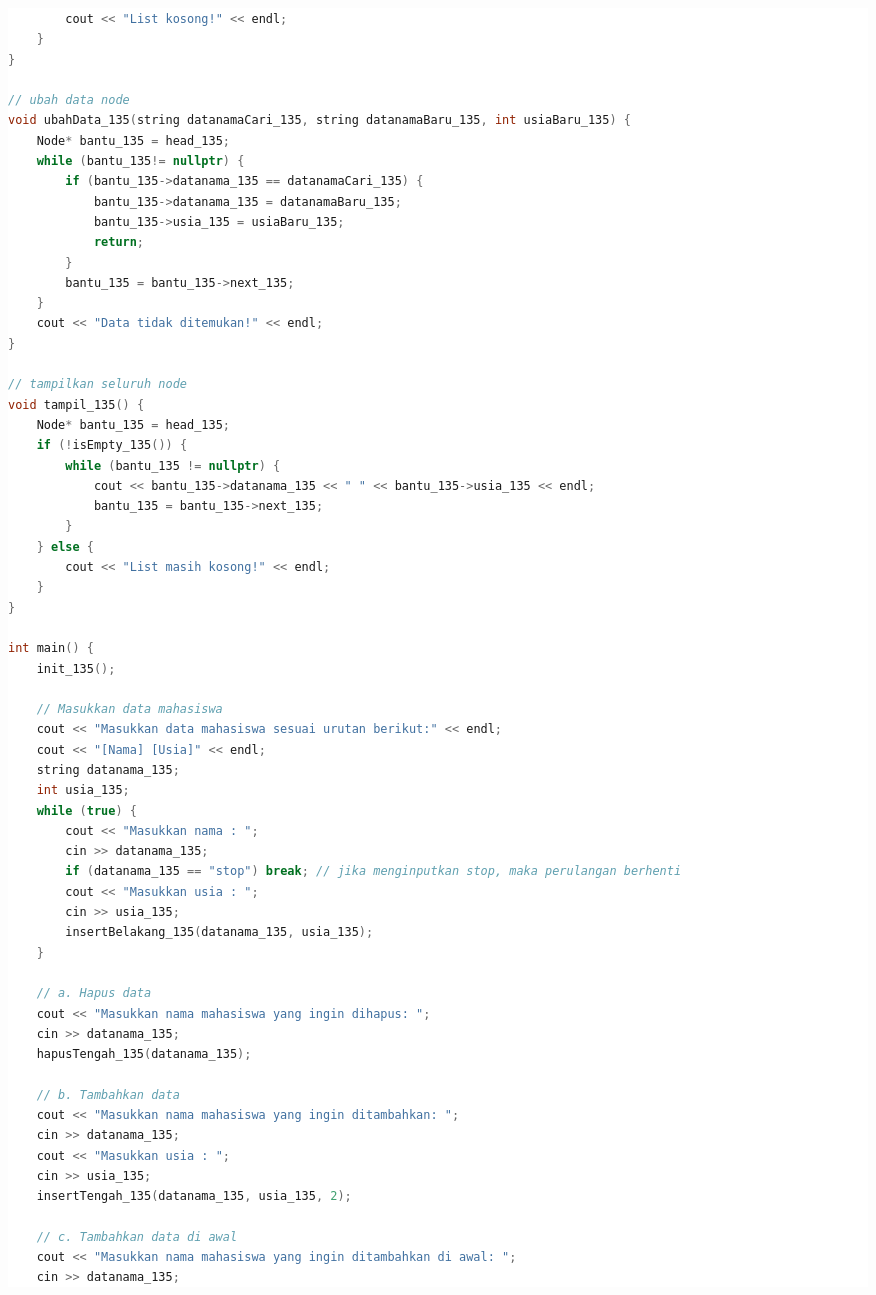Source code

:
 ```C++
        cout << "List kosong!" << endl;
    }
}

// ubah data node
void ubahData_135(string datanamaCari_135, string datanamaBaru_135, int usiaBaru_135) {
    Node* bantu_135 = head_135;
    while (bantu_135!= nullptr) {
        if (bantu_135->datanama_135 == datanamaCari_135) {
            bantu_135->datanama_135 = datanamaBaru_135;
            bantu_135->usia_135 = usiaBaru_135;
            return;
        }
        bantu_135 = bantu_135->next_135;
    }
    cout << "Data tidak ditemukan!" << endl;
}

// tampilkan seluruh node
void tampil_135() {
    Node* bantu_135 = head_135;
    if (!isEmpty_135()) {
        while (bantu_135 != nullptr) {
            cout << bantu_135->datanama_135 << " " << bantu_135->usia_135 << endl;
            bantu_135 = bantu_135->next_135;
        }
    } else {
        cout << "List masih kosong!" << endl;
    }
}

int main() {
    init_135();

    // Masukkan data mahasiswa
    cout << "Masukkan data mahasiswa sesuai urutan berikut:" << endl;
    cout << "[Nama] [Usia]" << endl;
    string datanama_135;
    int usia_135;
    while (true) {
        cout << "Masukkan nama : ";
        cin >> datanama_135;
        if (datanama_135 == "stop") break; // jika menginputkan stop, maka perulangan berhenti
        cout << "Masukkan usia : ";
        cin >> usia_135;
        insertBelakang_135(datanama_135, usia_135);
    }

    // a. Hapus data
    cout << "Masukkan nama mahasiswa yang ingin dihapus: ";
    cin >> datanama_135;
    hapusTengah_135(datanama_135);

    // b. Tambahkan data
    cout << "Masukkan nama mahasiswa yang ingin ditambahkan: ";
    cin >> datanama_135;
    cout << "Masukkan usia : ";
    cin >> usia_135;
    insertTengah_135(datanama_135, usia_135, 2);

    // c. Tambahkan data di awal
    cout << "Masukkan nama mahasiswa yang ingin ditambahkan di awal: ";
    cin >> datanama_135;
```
____________
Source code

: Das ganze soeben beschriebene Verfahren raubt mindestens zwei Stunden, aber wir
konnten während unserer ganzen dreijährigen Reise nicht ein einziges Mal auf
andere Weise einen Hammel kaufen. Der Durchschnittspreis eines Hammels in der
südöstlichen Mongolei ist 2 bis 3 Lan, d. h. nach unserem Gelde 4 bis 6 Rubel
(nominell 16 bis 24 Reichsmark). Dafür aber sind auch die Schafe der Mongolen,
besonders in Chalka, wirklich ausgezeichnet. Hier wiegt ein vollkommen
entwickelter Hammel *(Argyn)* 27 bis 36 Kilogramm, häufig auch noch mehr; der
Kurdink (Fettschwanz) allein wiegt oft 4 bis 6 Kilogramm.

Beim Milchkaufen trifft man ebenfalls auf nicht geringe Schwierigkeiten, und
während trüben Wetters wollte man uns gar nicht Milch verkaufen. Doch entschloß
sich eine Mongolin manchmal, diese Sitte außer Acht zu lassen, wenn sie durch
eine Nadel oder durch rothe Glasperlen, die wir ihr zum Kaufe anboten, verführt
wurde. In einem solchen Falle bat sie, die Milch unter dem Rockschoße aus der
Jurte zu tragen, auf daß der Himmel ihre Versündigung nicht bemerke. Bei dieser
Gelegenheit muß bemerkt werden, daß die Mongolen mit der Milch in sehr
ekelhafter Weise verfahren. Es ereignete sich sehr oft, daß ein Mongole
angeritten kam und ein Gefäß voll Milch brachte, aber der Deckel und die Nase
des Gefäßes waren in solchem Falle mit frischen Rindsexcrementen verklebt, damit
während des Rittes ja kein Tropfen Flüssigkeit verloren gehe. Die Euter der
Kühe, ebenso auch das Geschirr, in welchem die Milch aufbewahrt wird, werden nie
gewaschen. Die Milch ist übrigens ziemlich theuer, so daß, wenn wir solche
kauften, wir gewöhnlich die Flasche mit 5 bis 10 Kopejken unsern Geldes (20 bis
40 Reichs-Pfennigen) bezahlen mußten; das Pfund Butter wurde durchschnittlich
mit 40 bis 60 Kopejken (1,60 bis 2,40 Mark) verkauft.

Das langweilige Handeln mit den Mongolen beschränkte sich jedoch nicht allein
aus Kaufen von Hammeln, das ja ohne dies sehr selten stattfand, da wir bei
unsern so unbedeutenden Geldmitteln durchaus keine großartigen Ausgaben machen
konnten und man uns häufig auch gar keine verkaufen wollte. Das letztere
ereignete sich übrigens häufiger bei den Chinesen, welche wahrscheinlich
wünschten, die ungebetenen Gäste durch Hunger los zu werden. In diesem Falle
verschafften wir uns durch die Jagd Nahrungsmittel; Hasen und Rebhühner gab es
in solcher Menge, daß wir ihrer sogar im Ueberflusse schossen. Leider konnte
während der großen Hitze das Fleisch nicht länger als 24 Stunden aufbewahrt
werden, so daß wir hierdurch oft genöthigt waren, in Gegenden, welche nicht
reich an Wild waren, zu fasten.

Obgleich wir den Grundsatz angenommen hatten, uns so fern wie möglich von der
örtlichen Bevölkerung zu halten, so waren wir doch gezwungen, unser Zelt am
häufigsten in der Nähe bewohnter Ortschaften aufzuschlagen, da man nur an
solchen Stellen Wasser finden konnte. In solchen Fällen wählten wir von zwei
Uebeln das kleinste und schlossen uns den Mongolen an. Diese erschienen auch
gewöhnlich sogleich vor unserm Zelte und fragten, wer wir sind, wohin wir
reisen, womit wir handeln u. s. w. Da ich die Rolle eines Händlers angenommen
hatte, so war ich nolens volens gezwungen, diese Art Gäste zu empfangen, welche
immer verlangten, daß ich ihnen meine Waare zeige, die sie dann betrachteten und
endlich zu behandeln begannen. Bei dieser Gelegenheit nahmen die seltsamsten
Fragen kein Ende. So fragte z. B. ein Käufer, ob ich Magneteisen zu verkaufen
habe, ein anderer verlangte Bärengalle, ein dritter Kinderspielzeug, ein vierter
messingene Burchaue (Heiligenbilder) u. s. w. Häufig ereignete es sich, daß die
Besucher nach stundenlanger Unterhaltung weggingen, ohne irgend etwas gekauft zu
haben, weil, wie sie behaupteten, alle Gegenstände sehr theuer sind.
____________
**Work request:**
Repeat, exactly as they stand above, the lines from the line with "Jurte zu tragen, auf" to the line with "während des Rittes", both lines included.

**Solution to the problem:**
Jurte zu tragen, auf daß der Himmel ihre Versündigung nicht bemerke. Bei dieser
Gelegenheit muß bemerkt werden, daß die Mongolen mit der Milch in sehr
ekelhafter Weise verfahren. Es ereignete sich sehr oft, daß ein Mongole
angeritten kam und ein Gefäß voll Milch brachte, aber der Deckel und die Nase
des Gefäßes waren in solchem Falle mit frischen Rindsexcrementen verklebt, damit
während des Rittes ja kein Tropfen Flüssigkeit verloren gehe. Die Euter der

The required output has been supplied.